CURIOSITY ABOUT TANNING

CURIOSITY ABOUT TANNING

April 17, 2020

CURIOSITY ABOUT TANNING

Leather tanning has an ecological function that is often overlooked. Yet it allows you to recover and ennoble a by-product of the food industry that would otherwise risk becoming waste to be disposed of.

Tanning is one of the most remote human activities: men, in fact, have always used animals that they hunted and bred to obtain clothing or shelter. At the beginning, however, the temperature was a problem: the heat caused the rot of the skins, while the cold stiffened them. We had to find ways to make them unalterable. In all likelihood, they began to use greases that provided greater strength and flexibility. Certainly smoking and tanning with aldehyde, derived from the vapors of the burnt foliage, became widespread techniques, but it was soon evident that the best results were obtained with drying. Over time, the processes became more and more refined, also differentiating according to the geographical areas: alum tanning, for example, took hold in volcanic areas, while tannin vegetable tanning in the vicinity of oak woods.

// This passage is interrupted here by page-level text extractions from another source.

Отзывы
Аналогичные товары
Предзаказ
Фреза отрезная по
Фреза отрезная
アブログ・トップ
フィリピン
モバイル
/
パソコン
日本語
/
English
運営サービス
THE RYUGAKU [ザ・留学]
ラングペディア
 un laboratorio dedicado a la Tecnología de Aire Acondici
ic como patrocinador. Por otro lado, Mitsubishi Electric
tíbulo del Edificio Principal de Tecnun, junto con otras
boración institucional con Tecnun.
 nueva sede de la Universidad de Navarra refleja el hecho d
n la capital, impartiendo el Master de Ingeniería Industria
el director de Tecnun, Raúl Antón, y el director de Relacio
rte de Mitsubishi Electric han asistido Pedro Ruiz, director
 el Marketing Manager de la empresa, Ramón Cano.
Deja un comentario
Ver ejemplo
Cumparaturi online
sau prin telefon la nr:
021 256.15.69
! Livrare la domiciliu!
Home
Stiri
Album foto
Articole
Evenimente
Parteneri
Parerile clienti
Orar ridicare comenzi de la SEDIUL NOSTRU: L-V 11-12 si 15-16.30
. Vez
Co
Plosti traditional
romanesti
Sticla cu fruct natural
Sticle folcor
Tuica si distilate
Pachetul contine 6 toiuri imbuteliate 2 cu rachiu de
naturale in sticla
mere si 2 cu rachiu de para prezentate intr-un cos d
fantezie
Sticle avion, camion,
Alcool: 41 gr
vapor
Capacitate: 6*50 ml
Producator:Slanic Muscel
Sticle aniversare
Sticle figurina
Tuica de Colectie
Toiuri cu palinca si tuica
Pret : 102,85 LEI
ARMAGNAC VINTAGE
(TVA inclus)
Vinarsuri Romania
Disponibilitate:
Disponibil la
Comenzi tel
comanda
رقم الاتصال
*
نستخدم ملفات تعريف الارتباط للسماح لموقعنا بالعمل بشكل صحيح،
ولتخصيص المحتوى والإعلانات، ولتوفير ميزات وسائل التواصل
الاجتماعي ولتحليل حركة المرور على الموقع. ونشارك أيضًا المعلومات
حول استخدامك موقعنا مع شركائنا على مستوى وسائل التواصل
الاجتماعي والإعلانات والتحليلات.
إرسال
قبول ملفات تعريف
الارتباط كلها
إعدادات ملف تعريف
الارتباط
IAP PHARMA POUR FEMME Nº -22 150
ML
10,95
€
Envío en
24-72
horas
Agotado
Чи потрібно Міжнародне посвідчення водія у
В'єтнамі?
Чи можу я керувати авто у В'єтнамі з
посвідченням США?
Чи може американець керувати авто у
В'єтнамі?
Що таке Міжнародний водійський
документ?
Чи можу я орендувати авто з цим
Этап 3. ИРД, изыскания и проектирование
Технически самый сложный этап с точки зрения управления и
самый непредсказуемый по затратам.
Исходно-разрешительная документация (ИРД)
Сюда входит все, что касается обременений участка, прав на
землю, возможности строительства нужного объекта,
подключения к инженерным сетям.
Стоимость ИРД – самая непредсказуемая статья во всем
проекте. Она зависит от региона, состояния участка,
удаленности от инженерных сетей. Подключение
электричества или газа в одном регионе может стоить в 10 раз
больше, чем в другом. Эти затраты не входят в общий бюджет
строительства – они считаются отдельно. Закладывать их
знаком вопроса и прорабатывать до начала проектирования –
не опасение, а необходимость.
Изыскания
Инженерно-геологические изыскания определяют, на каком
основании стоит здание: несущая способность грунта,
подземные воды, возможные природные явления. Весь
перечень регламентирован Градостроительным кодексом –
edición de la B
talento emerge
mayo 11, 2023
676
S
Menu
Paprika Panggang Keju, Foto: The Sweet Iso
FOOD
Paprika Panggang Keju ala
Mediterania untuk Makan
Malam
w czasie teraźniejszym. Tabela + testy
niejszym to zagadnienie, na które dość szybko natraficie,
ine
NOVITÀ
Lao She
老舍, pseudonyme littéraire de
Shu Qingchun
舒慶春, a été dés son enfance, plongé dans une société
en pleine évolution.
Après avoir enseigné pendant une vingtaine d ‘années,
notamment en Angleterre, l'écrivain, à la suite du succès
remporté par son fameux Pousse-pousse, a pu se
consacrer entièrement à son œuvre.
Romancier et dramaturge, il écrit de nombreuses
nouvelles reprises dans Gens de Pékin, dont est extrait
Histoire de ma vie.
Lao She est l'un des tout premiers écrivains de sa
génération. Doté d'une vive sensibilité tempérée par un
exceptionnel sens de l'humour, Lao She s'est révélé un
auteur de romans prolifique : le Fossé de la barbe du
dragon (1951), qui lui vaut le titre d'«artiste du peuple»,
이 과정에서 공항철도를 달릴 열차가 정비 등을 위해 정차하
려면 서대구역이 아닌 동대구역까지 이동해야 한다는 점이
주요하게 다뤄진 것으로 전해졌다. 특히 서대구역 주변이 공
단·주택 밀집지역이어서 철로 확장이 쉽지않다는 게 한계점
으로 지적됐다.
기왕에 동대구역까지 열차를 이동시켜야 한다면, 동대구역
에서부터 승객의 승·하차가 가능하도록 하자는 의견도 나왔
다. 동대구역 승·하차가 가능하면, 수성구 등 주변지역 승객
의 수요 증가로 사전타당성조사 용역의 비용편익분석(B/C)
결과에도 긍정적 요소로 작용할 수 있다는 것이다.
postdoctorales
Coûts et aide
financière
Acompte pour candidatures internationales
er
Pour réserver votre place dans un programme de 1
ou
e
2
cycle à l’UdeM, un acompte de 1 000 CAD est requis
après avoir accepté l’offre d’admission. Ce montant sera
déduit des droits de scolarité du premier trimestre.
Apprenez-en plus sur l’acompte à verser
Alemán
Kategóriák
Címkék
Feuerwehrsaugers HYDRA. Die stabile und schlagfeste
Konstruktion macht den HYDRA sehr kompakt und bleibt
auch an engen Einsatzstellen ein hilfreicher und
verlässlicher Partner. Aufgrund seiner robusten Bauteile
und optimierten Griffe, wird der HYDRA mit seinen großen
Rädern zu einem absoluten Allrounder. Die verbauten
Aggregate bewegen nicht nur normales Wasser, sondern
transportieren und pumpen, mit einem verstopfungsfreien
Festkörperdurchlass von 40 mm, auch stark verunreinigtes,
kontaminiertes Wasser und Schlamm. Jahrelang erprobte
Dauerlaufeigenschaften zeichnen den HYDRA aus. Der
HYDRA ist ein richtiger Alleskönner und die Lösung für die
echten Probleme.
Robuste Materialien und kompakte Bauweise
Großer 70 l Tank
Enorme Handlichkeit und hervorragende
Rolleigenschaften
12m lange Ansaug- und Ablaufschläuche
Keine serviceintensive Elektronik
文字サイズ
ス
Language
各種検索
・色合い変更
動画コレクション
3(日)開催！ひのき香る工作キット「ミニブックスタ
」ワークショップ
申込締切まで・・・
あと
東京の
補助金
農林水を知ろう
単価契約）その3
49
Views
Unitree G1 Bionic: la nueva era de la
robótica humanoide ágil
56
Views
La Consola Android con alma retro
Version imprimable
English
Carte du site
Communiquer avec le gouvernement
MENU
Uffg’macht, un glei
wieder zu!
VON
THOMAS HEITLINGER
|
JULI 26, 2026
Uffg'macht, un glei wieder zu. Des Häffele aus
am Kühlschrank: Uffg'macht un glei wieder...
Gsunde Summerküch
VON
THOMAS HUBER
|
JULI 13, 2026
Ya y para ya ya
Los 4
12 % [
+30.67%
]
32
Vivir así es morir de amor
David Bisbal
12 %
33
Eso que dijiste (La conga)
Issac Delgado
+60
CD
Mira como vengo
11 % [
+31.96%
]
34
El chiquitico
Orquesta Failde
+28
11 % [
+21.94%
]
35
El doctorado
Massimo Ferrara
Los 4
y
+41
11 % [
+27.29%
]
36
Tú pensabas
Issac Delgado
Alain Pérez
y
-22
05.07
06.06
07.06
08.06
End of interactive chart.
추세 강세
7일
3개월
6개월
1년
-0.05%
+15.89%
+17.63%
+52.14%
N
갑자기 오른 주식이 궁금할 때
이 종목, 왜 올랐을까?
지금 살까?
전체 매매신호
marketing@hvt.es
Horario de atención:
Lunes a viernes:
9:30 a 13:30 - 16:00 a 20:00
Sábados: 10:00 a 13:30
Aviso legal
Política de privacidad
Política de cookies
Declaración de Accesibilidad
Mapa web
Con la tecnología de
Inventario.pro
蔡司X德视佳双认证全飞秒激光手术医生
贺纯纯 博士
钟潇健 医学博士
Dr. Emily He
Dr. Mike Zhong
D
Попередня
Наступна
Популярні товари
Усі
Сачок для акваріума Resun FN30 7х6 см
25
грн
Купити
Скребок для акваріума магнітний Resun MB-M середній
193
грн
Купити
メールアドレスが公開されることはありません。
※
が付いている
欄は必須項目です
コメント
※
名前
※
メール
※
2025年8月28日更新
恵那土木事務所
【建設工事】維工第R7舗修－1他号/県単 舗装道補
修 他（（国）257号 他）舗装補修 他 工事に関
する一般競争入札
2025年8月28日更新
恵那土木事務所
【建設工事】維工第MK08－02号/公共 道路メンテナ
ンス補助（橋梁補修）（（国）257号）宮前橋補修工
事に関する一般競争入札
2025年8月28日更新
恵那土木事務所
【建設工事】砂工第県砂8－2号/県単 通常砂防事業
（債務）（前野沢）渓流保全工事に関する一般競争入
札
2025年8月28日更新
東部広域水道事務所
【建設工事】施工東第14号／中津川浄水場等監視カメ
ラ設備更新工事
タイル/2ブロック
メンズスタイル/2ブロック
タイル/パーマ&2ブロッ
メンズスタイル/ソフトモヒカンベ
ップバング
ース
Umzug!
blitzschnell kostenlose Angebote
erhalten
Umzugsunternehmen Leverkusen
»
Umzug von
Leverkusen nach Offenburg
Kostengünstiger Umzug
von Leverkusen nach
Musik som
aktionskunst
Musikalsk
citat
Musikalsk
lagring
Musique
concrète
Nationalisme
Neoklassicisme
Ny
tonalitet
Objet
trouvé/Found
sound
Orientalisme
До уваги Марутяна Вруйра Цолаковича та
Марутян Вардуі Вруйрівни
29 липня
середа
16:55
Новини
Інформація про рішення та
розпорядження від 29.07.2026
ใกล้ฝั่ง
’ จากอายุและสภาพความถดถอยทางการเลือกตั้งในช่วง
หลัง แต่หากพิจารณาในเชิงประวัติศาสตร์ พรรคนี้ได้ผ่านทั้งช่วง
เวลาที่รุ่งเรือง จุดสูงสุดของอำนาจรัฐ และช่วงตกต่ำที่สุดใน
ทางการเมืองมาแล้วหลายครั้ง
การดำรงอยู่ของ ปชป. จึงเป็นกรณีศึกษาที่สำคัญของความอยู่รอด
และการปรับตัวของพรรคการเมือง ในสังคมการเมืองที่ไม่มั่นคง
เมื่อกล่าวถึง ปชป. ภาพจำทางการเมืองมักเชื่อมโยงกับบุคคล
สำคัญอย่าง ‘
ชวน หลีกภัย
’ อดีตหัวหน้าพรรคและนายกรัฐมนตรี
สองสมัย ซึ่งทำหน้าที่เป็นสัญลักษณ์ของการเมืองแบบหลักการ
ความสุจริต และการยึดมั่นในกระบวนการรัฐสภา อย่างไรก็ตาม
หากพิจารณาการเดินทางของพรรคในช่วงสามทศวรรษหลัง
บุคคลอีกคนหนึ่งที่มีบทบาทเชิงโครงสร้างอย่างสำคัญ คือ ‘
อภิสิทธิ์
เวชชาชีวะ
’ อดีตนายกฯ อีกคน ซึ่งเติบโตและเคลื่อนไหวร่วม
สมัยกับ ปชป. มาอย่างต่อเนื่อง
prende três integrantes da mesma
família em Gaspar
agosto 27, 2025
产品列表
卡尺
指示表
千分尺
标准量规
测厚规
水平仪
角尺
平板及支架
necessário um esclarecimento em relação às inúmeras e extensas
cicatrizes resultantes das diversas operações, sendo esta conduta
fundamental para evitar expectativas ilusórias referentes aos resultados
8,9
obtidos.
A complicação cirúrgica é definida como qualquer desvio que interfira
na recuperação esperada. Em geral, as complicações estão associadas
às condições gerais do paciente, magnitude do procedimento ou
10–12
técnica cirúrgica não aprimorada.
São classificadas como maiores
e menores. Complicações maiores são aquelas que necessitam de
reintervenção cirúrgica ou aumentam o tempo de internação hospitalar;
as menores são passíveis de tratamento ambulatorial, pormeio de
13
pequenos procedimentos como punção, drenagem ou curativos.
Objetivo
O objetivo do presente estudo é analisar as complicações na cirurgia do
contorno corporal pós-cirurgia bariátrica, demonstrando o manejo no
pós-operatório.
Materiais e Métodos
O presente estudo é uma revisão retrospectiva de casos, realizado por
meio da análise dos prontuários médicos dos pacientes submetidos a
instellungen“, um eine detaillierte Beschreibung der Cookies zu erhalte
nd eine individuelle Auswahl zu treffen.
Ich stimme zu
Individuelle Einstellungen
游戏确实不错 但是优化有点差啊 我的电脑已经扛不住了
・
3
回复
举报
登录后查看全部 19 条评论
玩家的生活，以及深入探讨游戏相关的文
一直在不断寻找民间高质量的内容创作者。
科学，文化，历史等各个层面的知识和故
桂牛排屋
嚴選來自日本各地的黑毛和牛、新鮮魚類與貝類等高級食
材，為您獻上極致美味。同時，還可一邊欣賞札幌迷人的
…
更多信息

During the 8th century, under the dominion of the Moors, the Spanish developed the production of leather which became famous throughout Europe, the Cordovan.
The ability to work skins, however, was not an exclusive prerogative of the western world: in "Il Milione" Marco Polo told of how the Mongols used water bottles, blankets, masks and leather caps, often finely decorated.
Later, around the twelfth century, the depilating effect of quicklime introduced such an improvement in tanning that until the last century there were no substantial changes. On the other hand, there are two innovations that made it possible to significantly reduce times and also found application in industrial production such as the use of chromium salts and the replacement of traditional tanks with revolving drums, as well as the discovery of new types of tannins.